Anouilh et Sophocle me l’ont présentée, c’est avec Henry Bauchau que j’ai appris à la connaître. Antigone. Antigone incarnée, Antigone en prose. Femme libre, passionnée, volontaire, aimante et aimée.
La lenteur
C’est à pas de loup que j’entre dans le roman. L’école est loin, tout comme le sont pour moi, les mythes et récits revisités. Mais Henry Bauchau, que je n’ai jamais encore lu, m’attire. Il parait que son écriture n’a d’égal que sa capacité à dépeindre avec finesse et justesse la psychologie de ses personnages.
Il me faut alors redécouvrir les noms et les destins de ces êtres mythologiques aux allures pourtant modernes dans ce nouvel Antigone (1997). Il me faut comprendre aussi qu’alors que les deux précédents auteurs-dramaturges ont conté le mythe d’Antigone à partir de la mort de ses frères, Henry Bauchau, lui, remonte le temps et fait de ce drame l’issue de son roman.
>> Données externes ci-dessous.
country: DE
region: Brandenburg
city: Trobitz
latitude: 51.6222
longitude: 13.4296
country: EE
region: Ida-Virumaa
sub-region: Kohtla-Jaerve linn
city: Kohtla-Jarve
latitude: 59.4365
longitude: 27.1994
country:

Il n’est question alors que de vie, de découvertes, d’apprentissages, et de luttes. Les évènements mythologiques ici ne sont que des pierres sur le chemin d’une destinée.
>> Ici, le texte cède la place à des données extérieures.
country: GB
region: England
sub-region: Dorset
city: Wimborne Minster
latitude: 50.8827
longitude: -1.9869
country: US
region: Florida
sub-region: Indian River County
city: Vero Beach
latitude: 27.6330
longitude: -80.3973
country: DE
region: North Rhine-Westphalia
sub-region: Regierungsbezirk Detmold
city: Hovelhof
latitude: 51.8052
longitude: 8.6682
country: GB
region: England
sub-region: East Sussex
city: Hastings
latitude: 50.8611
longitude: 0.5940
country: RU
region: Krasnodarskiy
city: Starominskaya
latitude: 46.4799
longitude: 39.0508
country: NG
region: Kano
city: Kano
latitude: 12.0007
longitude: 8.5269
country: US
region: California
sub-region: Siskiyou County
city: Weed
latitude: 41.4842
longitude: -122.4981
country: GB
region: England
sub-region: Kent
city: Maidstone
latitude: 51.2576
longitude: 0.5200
Je prends mon temps ou plutôt, mon temps se ralentit. Il peine à entrer dans ces caves, pour admirer des peintures, il peine à comprendre les routes qui mènent aux cités, il peine à entrer dans l’eau du torrent, quand Antigone et Clios se quittent. Il peine, mais le pouvoir des mythes enchante. Et s’est bien enchantée, plutôt qu’ensorcelée que je me prends de passion, plutôt que d’affection pour cette Antigone téméraire qui n’est plus une enfant. Henry Bauchau lui attribue une maturité touchante. Elle s’accepte, comprend, fait amende honorable, mais ne renonce pas.
Le tourbillon
Point de théâtre alors, mais de la vie, de la prose, et des chants. Ce sont les chants de souffrance et d’espoir d’une Antigone qui retrouve une maison, un travail, des amis et qui, portée par cela, cherchera à se battre pour empêcher ses frères de s’entretuer. Elle s’aidera de son art pour transmettre des messages et comprendra que l’amour parfois, est le seul vecteur de haine.
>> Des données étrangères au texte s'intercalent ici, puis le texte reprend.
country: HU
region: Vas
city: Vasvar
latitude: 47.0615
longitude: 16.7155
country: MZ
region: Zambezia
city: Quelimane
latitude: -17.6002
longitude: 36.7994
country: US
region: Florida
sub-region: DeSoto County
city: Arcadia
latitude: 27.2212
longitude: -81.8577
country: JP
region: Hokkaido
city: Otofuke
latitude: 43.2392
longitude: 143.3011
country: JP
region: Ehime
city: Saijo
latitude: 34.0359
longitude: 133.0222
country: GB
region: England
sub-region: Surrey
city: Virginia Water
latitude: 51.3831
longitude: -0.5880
Son combat sera celui d’une sœur, mais surtout d’une femme. Où est la liberté ? Que doit être la condition des femmes ? Peut-elle choisir son destin, comme elle a su le faire en accompagnant son père Œdipe sur les routes ? Peut-elle se battre ? Peut-elle parler au milieu d’une assemblée d’hommes ? Peut-elle enfin trouver l’amour malgré les interdictions ?
Antigone libre, embrase. Magnifique. D’elle émane des sons et des odeurs, des cris d’amour et de douleur qui déchirent les cœurs pour malgré tout s’y réfugier. Moderne, la Grèce antique demeure. Henry Bauchau mêle avec adresse modernisme et antiquité, et use du mythe millénaire pour transmettre encore, toujours, le même message. Roman des âges, des pages de modernisme continuent de se consumer autour des luttes intimes d’une même famille. Jalousie, violence, amour, les yeux des sœurs, le cœur des amantes, l’amour des fils. Autour, encore, aussi, d’une femme et de son droit d’être.
La phrase : « Il ne faut pas trop questionner l’espérance ».
Le tip : Antigone, d’Henry Bauchau, fait partie d’une trilogie qui débute par Œdipe sur la route, et s’achève avec Diotime et les lions.
L’itinéraire : Henry Bauchau, Antigone, Éditions Actes Sud, 1997. 368 pages.